Oggetto di valutazione è stato l’impiego della risonanza magnetica biparametrica, una tecnica di imaging che evita la somministrazione del mezzo di contrasto nel monitoraggio delle lesioni prostatiche PI-RADS 3, vale a dire quelle di livello intermedio tra presenza e assenza di tumore, una sorta di “zona grigia” che ha necessità di approfondimento.
In molti casi tali pazienti vengono sottoposti a biopsia, ma solo una minoranza, pari al 15%, risulta essere un tumore clinicamente significativo, che richiede, pertanto, trattamenti; la maggior parte delle biopsie eseguite in questo contesto, infatti, è negativa o evidenzia malattia poco rilevante. Ne deriva un importante carico di procedure invasive per i pazienti e un plus di impegno per i reparti di Urologia, a fronte di un rendimento diagnostico relativamente basso.

“La nostra ricerca – spiega Andrea Delli Pizzi, radiologo che l’ha coordinata – mostra che la risonanza magnetica biparametrica, rispetto alla più complessa multiparametrica, può offrire risultati diagnostici comparabili riducendo tempi, costi e, in prospettiva, consentendo una selezione più mirata dei pazienti da inviare a biopsia, con potenziale riduzione delle procedure inutili.

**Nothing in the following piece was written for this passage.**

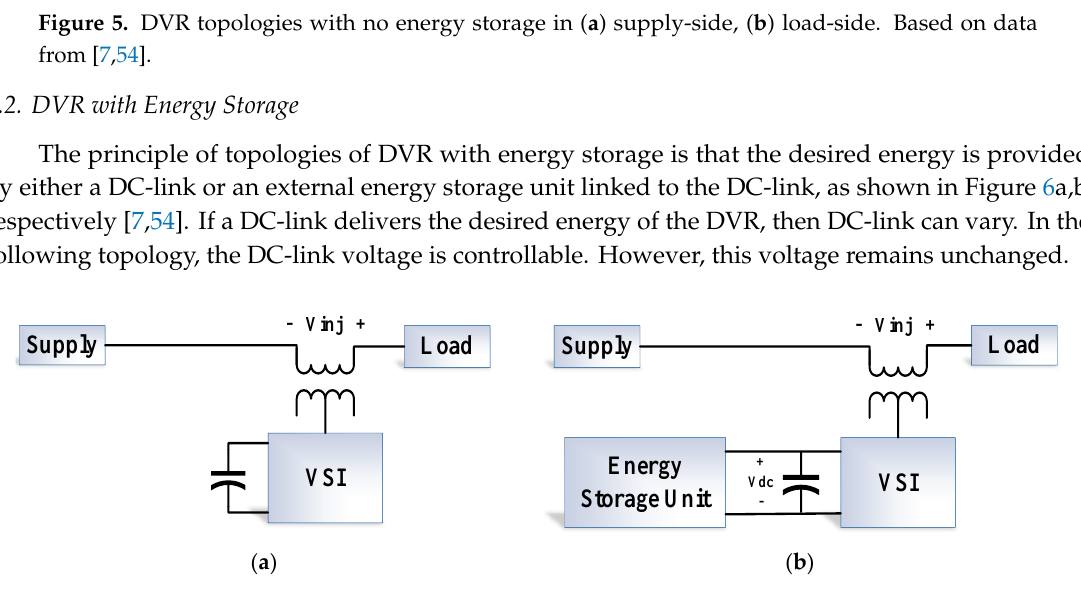
Figure 6. DVR topologies with energy storage: ( a ) capacitor, ( b ) with the external energy storage unit. Based on data from [7,54]. Table 5. The advantages and disadvantages of DVR topologies. Based on data from [7,54].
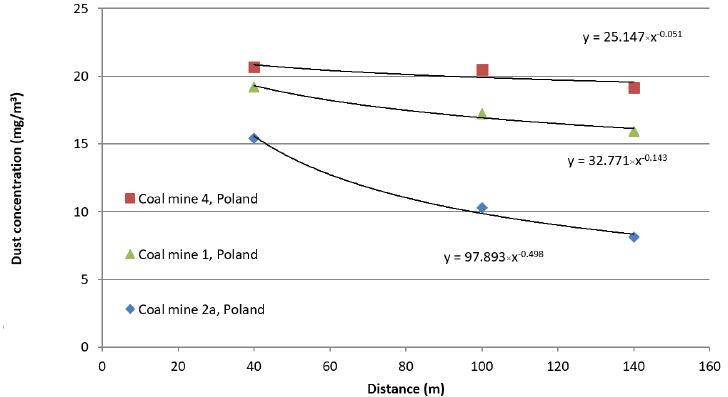
Figure 12. Momentary concentration of PM10 dust, obtained from three Pł-2 dust meters—coal face in one of the mines.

Noi dimostriamo che possono essere seguiti nel tempo, anche semplicemente con l’esame senza contrasto, che oltretutto dura meno. E infatti ai controlli successivi mostrano, dopo due anni, un dato più che confortante: il 90% è rimasto stabile o si è addirittura ridotto. I risultati del nostro studio sono chiari, come anche le conclusioni da trarre: tutte queste lesioni vanno a biopsia intasando le liste e in più dell’80% dei casi viene fuori che sono di tipo benigno. Con l’Urologia, allora, abbiamo intrapreso questo percorso comune per ridurre la pressione sulle liste d’attesa, con l’idea che alla luce di lavori come il nostro questo orientamento possa trovare spazio anche nelle future linee guida internazionali”.
Parole di apprezzamento per lo studio, di recente pubblicato sulla rivista internazionale Current Problems in Diagnostic Radiology, sono arrivate dal Direttore generale della Asl: “Investire sulla ricerca rappresenta il plus per un ospedale Hub – tiene a sottolineare Mauro Palmieri – e quella appena pubblicata esprime anche il valore aggiunto dell’ottimizzazione di strumenti e risorse. Le biopsie evitabili sono un sollievo per i pazienti, e per l’organizzazione sanitaria un modo per puntare a una maggiore efficienza”.